• [Exercise requirements] Give back the line containing "derivative litigation. Rosen" along with every line after it, exactly, until the entries end.

(Entries taken from a collection)
..........
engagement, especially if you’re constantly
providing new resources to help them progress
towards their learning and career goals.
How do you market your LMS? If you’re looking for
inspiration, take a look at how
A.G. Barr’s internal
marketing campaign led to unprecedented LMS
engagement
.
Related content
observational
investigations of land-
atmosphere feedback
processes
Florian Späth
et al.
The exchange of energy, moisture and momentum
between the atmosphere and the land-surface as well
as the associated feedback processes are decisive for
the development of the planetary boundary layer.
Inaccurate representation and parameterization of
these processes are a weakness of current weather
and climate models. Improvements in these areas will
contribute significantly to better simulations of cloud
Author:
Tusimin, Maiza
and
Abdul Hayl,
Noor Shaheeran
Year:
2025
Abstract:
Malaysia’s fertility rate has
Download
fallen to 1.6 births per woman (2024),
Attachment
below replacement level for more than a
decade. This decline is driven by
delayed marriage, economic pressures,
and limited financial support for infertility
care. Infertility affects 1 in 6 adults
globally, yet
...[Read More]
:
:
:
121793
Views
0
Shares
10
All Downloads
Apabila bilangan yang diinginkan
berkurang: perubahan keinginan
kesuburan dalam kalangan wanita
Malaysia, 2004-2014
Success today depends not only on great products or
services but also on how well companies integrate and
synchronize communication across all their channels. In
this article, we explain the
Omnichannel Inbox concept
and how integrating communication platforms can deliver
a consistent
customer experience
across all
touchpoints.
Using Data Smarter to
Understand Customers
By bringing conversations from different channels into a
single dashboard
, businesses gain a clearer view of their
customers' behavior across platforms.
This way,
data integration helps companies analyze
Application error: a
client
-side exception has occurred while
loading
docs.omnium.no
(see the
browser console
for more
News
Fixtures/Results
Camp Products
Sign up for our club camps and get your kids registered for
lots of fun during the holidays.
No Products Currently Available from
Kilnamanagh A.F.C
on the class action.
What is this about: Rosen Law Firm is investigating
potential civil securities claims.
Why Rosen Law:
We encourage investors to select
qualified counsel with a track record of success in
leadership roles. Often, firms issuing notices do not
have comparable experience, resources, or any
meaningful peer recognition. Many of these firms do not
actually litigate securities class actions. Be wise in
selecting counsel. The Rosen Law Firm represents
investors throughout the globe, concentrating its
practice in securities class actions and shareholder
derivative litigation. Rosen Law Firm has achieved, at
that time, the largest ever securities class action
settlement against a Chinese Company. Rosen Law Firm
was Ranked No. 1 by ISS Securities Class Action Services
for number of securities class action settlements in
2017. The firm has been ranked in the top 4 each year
..........
• [Exercise result]
derivative litigation. Rosen Law Firm has achieved, at
that time, the largest ever securities class action
settlement against a Chinese Company. Rosen Law Firm
was Ranked No. 1 by ISS Securities Class Action Services
for number of securities class action settlements in
2017. The firm has been ranked in the top 4 each year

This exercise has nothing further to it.